Russ Crane

Biographical details
- Born: 1906 or 1907
- Died: March 18, 1966 (aged 59) Monongalia County, West Virginia, U.S.

Playing career

Football
- 1927–1929: Illinois
- Position(s): Guard

Coaching career (HC unless noted)

Football
- 1935–1938: Richmond (line)
- 1946–1949: Richmond (line)
- 1950–1951: Washington and Lee (line)
- 1952–1963: West Virginia (line)
- 1964–1965: West Virginia (OL)

Men's track and field
- 1942: Richmond
- 1947–1950: Richmond

Accomplishments and honors

Championships
- National (1927);

Awards
- First-team All-American (1927); First-team All-Big Ten (1929); Second-team All-Big Ten (1928);

= Russ Crane (American football) =

American football player, coach, and boxer

Russell J. Crane (1906/1907 – March 18, 1966) was an American college football player and coach and boxer.
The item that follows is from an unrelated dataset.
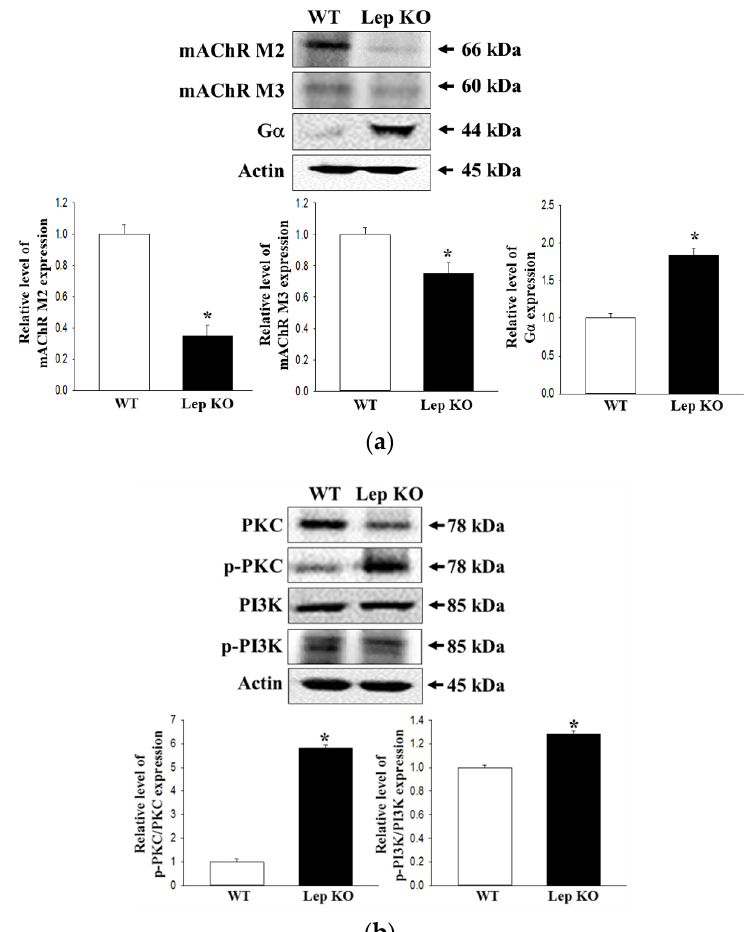
Figure 8. Expression of mAChRs and key mediators within their downstream signaling pathway. ( a ) Expression levels of mAChR M2 and mAChR M3 were measured by Western blot analysis using the specific primary antibodies and HRP-labeled anti-rabbit IgG antibody; ( b ) Expression levels of the key mediators, including G α , PKC, p-PKC, PI3K and p-PI3K, in the mAChR M2 and M3 signaling pathways, were measured by Western blot analysis using the specific primary antibodies and HRP-labeled anti-rabbit IgG antibody. After determining the intensity of each band using an imaging densitometer, the relative levels of the four proteins were calculated based on the intensity of β -actin. Three to five mice per group were used to prepare the total tissue homogenate, and Western blot analyses were assayed in duplicate in each sample. The data are reported as the mean ± SD. *, p < 0.05 compared to the WT group. Abbreviations: WT, Wild type; KO, Knockout type; mAChR, muscarinic acetylcholine receptors; PKC, Protein kinase C; PI3K, Phosphoinositide 3-kinases; HRP, Horseradish peroxidase; IgG, Immunoglobulin G.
He was a prominent guard for coach Robert Zuppke's Illinois Fighting Illini, captain in 1929.

Crane was an assistant football coach at the University of Richmond from 1935 to 1938. He turned to Richmond as line coach and head track coach in 1946.

He died of pulmonary heart disease in Monongalia County, West Virginia, on March 18, 1966, at age 59.